Job item: Collect every line from the items below that contains the string "CULT".

*** Working data Section Begins ***

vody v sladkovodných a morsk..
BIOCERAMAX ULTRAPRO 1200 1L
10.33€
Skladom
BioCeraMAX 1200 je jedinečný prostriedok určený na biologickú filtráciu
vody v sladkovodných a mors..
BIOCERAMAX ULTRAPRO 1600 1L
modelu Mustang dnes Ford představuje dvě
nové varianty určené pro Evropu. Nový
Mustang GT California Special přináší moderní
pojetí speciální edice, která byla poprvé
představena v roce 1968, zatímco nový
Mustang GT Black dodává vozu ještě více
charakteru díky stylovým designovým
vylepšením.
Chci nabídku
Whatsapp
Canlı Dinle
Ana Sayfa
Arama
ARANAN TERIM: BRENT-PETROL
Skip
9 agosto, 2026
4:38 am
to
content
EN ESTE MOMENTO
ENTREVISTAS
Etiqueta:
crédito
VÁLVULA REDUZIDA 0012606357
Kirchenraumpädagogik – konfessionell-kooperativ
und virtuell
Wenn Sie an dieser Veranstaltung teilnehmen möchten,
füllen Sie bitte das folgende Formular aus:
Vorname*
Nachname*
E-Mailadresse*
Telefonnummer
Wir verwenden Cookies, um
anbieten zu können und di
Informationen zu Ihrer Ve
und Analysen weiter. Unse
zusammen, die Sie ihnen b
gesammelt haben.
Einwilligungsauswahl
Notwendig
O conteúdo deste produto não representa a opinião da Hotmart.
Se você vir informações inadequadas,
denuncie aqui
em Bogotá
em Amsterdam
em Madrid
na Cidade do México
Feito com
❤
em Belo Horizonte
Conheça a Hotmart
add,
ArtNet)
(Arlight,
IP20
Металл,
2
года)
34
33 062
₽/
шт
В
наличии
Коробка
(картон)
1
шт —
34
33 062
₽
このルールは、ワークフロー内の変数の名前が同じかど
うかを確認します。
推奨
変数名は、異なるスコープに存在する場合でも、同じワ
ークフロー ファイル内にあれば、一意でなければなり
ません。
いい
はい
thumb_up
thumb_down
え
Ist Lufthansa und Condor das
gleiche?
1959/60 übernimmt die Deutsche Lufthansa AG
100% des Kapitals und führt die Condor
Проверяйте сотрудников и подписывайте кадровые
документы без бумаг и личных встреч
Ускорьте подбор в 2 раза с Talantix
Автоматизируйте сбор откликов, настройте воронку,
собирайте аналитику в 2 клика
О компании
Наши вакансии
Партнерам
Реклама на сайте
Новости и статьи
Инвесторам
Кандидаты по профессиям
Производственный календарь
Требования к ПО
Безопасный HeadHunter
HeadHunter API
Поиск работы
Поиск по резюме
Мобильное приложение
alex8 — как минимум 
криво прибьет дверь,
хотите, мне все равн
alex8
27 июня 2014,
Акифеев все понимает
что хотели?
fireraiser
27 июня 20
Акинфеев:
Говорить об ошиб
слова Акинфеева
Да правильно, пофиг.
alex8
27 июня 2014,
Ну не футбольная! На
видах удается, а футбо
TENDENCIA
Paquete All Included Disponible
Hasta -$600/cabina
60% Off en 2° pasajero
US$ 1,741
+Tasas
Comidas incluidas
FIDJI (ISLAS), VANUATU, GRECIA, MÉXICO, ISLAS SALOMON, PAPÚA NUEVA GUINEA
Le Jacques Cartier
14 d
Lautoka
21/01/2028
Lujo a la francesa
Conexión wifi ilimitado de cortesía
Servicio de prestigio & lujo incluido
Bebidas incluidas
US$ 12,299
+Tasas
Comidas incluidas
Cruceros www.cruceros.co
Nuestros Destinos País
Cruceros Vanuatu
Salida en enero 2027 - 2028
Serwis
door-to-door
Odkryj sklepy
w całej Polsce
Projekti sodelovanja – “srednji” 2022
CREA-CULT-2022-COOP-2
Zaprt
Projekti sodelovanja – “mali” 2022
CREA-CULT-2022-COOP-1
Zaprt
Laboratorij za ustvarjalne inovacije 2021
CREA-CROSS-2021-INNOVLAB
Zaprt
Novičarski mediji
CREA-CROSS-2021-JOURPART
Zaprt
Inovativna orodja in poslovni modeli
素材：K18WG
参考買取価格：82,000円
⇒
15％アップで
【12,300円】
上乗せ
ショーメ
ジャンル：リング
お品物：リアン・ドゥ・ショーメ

*** Working data Section Ends ***

Finished task:
CREA-CULT-2022-COOP-2
CREA-CULT-2022-COOP-1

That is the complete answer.